What Is the Difference Between an IEP and a 504 Plan?
If a child has a disability, is able to keep up with peers academically, but has problems accessing the curriculum, then there is a plan called the 504. An example of this would be a student requiring large print books or notes because of impaired vision. Another example, would be a student who must arrive at class late, or leave early because they are in a wheelchair. These are accommodations, but the curriculum and academic expectations are the same as for any other student, it is not modified as in an IEP document.
Important Tips to Remember:
1. Attend IEP meetings - Attend the IEP meetings and any other meetings that are held on behalf of your student. If the time suggested does not work for you as their guardian, make it clear that you want to be present and suggest finding a time that works for you to attend.

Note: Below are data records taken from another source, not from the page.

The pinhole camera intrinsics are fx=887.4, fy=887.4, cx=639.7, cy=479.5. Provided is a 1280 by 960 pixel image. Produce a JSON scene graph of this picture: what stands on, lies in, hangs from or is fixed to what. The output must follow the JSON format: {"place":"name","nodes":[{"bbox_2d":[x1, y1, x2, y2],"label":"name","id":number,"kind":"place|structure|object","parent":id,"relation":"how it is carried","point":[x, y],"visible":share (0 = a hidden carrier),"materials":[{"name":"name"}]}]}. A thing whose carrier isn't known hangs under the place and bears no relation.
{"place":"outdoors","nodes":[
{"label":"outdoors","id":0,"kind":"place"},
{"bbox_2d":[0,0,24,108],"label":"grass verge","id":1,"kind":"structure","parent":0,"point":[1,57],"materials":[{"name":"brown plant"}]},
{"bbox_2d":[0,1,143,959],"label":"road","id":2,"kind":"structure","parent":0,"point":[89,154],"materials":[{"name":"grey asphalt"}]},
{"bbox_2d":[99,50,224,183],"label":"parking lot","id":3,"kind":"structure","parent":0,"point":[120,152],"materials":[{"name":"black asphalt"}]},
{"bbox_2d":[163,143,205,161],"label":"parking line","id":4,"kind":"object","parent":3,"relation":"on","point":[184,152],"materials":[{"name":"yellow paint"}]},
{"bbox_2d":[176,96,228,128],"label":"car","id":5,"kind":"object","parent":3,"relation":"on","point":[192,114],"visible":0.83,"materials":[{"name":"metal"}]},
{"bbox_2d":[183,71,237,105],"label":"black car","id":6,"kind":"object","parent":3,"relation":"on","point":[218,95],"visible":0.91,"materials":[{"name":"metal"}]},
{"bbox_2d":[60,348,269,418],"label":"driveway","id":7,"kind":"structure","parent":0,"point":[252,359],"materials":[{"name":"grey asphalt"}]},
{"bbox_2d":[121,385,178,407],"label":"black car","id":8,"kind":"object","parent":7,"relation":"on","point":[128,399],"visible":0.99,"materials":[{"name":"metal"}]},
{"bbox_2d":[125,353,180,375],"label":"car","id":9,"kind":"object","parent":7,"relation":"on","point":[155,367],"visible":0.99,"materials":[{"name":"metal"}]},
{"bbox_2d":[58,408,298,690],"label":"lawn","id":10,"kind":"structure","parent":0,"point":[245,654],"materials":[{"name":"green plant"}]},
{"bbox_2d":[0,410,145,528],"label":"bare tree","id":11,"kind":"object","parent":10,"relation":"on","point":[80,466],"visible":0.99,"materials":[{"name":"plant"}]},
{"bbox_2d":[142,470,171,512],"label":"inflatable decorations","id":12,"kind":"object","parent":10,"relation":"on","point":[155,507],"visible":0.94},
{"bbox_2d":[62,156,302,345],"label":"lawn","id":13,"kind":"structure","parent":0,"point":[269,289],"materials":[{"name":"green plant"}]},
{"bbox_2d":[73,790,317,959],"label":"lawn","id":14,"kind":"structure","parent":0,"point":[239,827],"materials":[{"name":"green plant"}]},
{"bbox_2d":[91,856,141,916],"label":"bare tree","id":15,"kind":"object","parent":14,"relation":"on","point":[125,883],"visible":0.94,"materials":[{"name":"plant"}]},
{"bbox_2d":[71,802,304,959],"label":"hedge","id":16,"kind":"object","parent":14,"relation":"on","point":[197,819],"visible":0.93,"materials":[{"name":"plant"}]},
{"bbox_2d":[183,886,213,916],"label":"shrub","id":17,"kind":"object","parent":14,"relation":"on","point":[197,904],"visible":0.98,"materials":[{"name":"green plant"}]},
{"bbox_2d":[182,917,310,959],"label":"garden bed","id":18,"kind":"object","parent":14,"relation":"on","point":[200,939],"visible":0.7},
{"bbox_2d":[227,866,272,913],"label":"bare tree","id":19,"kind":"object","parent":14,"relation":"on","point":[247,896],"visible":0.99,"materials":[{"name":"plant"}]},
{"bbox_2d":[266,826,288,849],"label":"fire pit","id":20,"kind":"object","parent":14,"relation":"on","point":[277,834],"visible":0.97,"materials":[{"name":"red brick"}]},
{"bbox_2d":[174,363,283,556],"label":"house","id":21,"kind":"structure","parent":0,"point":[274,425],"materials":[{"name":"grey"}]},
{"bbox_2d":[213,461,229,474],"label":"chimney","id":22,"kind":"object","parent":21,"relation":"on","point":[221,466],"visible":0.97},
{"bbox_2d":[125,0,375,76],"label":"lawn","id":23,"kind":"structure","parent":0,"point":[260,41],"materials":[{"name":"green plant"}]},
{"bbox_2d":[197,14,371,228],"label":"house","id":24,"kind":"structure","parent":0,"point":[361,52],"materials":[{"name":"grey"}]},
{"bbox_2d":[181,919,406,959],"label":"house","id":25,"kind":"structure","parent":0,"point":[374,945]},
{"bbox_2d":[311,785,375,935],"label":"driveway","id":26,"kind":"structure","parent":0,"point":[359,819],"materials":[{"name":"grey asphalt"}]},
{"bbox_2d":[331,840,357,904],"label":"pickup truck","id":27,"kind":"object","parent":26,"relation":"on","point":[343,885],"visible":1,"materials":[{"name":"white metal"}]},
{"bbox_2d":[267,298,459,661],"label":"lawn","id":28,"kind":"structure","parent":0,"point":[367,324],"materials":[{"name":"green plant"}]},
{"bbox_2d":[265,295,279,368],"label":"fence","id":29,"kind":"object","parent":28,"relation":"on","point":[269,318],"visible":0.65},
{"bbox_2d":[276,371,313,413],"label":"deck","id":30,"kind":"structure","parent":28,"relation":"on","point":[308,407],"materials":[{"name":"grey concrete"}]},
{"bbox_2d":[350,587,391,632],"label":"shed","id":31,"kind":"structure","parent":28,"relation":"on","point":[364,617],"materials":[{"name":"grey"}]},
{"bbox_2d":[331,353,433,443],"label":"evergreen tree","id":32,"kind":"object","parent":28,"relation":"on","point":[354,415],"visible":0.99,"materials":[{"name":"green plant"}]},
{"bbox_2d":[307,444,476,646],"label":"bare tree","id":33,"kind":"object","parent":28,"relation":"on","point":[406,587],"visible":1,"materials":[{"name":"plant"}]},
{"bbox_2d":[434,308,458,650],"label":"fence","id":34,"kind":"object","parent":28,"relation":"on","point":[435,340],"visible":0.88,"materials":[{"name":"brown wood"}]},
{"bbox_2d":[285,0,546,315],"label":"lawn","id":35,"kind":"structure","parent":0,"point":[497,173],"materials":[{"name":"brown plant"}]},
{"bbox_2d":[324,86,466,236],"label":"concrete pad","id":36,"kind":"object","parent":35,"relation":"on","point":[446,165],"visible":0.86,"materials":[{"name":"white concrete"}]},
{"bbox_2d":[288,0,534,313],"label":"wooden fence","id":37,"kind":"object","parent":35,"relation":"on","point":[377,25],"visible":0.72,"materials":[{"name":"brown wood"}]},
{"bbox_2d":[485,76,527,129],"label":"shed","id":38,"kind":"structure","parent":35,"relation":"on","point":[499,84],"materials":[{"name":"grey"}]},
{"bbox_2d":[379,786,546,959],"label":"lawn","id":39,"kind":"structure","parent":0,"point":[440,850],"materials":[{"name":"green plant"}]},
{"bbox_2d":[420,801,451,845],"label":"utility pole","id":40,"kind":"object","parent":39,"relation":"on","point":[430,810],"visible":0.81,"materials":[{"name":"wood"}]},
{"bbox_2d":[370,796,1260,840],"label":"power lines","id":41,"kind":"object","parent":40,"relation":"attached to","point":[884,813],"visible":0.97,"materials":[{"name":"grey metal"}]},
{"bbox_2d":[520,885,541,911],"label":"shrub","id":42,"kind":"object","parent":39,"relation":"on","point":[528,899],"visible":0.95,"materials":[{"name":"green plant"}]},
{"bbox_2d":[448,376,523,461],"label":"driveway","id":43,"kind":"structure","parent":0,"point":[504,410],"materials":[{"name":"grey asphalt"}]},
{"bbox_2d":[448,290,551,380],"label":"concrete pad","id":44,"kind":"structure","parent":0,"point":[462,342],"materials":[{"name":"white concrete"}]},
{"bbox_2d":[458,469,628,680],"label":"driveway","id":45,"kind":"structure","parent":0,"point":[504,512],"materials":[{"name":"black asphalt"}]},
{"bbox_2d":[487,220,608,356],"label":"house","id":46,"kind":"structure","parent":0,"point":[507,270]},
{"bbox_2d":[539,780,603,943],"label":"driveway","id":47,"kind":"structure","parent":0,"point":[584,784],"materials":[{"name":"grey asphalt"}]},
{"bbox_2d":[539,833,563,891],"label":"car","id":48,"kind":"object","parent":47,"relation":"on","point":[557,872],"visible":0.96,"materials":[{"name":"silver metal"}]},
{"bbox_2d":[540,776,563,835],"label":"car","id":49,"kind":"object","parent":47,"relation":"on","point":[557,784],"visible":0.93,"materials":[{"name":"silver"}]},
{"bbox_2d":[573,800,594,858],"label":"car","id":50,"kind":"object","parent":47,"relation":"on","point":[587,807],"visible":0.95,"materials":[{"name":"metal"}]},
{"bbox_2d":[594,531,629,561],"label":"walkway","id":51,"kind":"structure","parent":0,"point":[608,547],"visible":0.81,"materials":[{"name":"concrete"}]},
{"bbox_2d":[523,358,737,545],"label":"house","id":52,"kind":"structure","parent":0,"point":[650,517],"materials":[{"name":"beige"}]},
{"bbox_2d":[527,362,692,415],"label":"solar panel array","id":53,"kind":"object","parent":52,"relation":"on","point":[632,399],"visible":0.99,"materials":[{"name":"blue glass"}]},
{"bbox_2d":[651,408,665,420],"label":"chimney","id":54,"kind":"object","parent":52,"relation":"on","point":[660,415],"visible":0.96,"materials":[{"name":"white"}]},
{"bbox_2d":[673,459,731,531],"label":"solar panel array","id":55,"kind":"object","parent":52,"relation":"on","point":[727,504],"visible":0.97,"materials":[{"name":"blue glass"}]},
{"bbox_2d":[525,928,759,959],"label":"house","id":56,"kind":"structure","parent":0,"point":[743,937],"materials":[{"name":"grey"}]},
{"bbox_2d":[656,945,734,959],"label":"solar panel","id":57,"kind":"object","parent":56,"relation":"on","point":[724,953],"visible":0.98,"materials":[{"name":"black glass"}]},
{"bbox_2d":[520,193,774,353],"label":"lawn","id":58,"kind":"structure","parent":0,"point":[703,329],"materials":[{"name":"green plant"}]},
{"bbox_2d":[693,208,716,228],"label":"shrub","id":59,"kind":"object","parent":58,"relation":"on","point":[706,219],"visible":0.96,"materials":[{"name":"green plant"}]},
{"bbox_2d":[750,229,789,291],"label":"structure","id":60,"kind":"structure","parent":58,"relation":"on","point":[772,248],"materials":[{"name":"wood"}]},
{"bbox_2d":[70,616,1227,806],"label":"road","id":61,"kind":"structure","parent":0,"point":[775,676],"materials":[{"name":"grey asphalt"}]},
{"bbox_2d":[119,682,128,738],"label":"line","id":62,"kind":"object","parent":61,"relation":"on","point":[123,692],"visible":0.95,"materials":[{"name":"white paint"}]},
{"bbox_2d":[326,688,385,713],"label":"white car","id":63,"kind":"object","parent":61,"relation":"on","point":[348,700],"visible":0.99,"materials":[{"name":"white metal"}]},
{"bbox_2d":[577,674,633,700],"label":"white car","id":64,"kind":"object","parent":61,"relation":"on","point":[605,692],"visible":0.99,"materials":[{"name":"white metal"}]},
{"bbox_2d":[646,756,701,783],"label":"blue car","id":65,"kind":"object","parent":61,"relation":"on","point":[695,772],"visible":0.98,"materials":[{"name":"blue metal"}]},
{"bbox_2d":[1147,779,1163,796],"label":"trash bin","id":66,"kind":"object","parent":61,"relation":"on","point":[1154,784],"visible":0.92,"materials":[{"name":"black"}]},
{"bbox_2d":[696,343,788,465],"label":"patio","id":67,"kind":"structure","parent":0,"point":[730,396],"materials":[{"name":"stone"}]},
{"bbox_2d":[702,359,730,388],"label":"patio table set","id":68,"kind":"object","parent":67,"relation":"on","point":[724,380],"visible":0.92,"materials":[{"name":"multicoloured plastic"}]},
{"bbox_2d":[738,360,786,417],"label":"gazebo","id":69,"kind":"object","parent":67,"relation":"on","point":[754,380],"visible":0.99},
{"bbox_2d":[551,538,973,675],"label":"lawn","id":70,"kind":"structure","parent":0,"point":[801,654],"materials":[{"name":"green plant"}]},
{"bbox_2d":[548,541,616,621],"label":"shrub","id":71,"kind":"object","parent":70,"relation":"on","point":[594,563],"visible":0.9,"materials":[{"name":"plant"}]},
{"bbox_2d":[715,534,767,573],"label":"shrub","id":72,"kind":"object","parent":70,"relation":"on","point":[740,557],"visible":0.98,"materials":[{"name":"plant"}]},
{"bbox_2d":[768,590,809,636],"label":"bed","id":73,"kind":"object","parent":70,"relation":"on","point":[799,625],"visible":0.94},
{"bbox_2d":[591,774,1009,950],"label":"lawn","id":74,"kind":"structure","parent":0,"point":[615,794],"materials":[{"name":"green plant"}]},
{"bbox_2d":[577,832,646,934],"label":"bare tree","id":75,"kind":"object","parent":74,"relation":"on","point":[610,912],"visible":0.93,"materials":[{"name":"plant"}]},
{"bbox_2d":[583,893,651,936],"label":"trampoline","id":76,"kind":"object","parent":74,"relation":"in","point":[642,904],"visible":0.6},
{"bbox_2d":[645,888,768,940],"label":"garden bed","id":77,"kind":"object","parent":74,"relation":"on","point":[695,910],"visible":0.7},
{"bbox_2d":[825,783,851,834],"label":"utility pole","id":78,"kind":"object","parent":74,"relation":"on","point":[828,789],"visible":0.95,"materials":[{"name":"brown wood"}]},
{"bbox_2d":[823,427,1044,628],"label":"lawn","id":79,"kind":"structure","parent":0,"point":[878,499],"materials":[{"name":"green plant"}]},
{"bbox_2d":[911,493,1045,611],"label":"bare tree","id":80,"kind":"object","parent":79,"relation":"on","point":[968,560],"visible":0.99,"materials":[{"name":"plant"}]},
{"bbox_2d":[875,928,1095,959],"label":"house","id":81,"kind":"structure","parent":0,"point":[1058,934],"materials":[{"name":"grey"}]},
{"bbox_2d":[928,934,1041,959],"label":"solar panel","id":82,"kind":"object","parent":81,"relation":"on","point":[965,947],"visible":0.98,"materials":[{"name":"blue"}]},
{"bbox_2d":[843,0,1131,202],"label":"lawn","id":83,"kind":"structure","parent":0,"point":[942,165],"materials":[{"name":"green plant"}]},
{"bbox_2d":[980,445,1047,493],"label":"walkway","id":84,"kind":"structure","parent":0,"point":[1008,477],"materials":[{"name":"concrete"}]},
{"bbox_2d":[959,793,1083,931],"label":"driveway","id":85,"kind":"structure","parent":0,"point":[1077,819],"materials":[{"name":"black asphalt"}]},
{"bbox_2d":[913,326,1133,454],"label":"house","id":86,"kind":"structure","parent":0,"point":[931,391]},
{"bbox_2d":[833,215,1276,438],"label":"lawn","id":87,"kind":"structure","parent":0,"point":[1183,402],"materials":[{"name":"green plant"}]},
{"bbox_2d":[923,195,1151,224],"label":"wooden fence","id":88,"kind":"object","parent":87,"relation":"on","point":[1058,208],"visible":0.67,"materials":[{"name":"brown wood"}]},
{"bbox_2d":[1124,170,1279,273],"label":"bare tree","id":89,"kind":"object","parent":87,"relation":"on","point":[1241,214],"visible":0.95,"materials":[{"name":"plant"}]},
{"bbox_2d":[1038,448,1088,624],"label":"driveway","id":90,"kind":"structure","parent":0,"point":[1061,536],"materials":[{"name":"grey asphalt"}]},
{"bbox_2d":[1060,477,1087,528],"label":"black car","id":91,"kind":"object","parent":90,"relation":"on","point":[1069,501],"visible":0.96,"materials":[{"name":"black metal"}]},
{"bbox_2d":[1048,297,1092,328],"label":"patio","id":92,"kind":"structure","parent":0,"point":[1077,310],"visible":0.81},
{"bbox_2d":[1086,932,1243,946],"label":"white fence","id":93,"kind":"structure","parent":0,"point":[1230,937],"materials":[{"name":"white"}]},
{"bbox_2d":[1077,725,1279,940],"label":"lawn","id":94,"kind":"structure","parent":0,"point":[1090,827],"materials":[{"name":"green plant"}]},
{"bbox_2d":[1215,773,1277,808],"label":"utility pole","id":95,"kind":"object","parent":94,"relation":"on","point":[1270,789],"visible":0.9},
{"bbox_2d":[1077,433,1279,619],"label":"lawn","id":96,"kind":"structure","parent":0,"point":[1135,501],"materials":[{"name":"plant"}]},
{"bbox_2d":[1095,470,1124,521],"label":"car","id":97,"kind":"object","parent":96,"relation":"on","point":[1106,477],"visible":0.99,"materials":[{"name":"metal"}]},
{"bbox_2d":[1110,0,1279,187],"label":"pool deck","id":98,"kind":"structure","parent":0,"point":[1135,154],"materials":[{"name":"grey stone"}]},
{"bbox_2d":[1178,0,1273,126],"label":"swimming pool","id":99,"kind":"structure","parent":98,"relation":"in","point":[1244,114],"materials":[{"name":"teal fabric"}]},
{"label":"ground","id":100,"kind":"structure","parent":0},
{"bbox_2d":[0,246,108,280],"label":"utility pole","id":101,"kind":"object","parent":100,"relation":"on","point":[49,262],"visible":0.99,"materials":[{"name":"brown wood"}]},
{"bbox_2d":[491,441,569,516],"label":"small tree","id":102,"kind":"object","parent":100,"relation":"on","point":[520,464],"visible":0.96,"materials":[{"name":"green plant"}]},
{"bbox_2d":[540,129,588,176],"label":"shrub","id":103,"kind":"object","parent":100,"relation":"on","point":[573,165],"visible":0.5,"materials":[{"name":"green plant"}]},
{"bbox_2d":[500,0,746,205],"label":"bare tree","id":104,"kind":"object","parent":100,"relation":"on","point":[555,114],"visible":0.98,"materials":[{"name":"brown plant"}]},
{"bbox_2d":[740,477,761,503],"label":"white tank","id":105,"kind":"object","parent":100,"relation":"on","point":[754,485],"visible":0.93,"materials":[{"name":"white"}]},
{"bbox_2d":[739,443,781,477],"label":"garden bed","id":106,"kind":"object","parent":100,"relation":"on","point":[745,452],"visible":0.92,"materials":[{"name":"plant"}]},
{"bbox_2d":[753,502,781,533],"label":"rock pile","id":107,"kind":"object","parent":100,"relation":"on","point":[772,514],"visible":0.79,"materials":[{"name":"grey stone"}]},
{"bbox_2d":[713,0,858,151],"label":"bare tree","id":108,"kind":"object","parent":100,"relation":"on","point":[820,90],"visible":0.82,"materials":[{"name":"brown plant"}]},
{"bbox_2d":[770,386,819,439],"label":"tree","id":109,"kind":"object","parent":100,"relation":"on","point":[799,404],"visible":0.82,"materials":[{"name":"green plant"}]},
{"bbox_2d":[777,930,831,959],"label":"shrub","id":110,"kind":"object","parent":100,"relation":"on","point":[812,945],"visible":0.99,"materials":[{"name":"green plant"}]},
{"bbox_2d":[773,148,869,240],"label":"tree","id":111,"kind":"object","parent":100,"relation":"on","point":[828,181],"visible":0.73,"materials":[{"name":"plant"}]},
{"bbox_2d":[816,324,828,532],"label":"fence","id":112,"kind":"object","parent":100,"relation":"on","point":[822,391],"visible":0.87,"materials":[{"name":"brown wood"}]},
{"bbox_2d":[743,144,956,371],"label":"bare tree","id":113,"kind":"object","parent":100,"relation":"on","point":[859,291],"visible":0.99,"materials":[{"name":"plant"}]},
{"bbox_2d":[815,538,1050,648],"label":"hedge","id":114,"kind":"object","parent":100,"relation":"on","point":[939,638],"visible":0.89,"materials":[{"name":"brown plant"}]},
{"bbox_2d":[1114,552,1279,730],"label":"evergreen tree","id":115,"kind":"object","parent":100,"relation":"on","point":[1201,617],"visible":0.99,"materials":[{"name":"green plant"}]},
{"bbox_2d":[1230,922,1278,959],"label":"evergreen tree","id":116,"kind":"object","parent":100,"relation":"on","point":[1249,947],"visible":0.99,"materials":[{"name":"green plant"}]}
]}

2. Ask questions - If you don’t understand something in the IEP, ask a teacher, administrator or support staff. An IEP is a complicated document that you should understand a little more after reading this--however, there will always be questions that will arise so shamelessly ask until you understand.
3. Give your input - It is your child, and you know him or her best. Share the strengths and weaknesses you see in your child. These are important points that are all helpful when creating a current, accurate and effective IEP.